▶ [Required task 1]: List every person named in the article about Trump and Harris, including the photo credit.

▶ [Text passage]:
------------------------
Donald Trump is deeply threatened by Kamala Harris – and desperately flailing

Trump, in blue suit and red tie, at a campaign event.
‘Harris’s succinct dismissal instantly reduced Trump to an exhausted, sputtering blowhard past his sell date.’ Photograph: Jim Lo Scalzo/EPA

“Kamala, you’re fired!” shouted Donald Trump. Then he pleaded: “You’re fired. Get out. Get out. Get out, Kamala!” The crowd cheered at his rally on 26 August in Glendale, Arizona, as though approving his order. But the invocation of the magic words he recited at the climax of every episode of The Apprentice failed to make her phantom disappear.

Trump’s advisers sneak policy material into his stump speech that he must read as it scrolls on his teleprompter. They want to channel him into speaking about “the issues”. But he has revolted against them and “the issues”. “They always say, ‘Sir, please stick to policy, don’t get personal,” he complained to a rally. He turned to his Maga masses to give him license. “Should I get personal, or should I not get personal?” The crowd cheered as he knew it would. It was the poll result he wanted. “My advisers are fired!”

Trump’s narcissism is his grand strategy. No adviser trying to calibrate him to polls can dislodge it. Both Kamala Harris and his advisers constrain and threaten him. He views the vice-president’s presence as an injustice. He had beaten Joe Biden. His withdrawal and her emergence were the implementation of the far-right replacement theory. The entire scenario has left Trump on the stage in a play for which his only new lines added to the script are that he is transparently faking it to be sort of for abortion before he is against it as he always was. He announced he will vote to uphold a ban after six weeks in Florida and against the state’s abortion referendum to overturn it. He cries that he is the victim, as he is always the victim when he does not get his way. His irrepressible impulse is to trash the woman. The advisers who seek to tamp him down are his adversaries.
------------------------
▶ [Source data]:

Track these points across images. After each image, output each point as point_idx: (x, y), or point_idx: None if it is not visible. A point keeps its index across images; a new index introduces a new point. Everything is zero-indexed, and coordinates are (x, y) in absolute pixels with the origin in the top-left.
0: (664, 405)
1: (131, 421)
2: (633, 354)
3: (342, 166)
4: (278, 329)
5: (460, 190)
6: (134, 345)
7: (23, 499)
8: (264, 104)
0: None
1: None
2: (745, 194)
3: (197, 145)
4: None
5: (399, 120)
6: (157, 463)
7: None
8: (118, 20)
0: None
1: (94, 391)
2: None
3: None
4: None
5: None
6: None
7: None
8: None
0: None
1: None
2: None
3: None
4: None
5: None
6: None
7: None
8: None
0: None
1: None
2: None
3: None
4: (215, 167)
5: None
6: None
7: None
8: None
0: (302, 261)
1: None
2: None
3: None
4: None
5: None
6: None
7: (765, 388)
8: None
------------------------
▶ [Required task 2]: Present every line of the records above, those listing points and their coordinates, as a numbered list, and leave out any blank lines.

▶ [Written solution 1]: Donald Trump, Kamala Harris, Jim Lo Scalzo, Joe Biden

▶ [Written solution 2]:
1. Track these points across images. After each image, output each point as point_idx: (x, y), or point_idx: None if it is not visible. A point keeps its index across images; a new index introduces a new point. Everything is zero-indexed, and coordinates are (x, y) in absolute pixels with the origin in the top-left.
2. 0: (664, 405)
3. 1: (131, 421)
4. 2: (633, 354)
5. 3: (342, 166)
6. 4: (278, 329)
7. 5: (460, 190)
8. 6: (134, 345)
9. 7: (23, 499)
10. 8: (264, 104)
11. 0: None
12. 1: None
13. 2: (745, 194)
14. 3: (197, 145)
15. 4: None
16. 5: (399, 120)
17. 6: (157, 463)
18. 7: None
19. 8: (118, 20)
20. 0: None
21. 1: (94, 391)
22. 2: None
23. 3: None
24. 4: None
25. 5: None
26. 6: None
27. 7: None
28. 8: None
29. 0: None
30. 1: None
31. 2: None
32. 3: None
33. 4: None
34. 5: None
35. 6: None
36. 7: None
37. 8: None
38. 0: None
39. 1: None
40. 2: None
41. 3: None
42. 4: (215, 167)
43. 5: None
44. 6: None
45. 7: None
46. 8: None
47. 0: (302, 261)
48. 1: None
49. 2: None
50. 3: None
51. 4: None
52. 5: None
53. 6: None
54. 7: (765, 388)
55. 8: None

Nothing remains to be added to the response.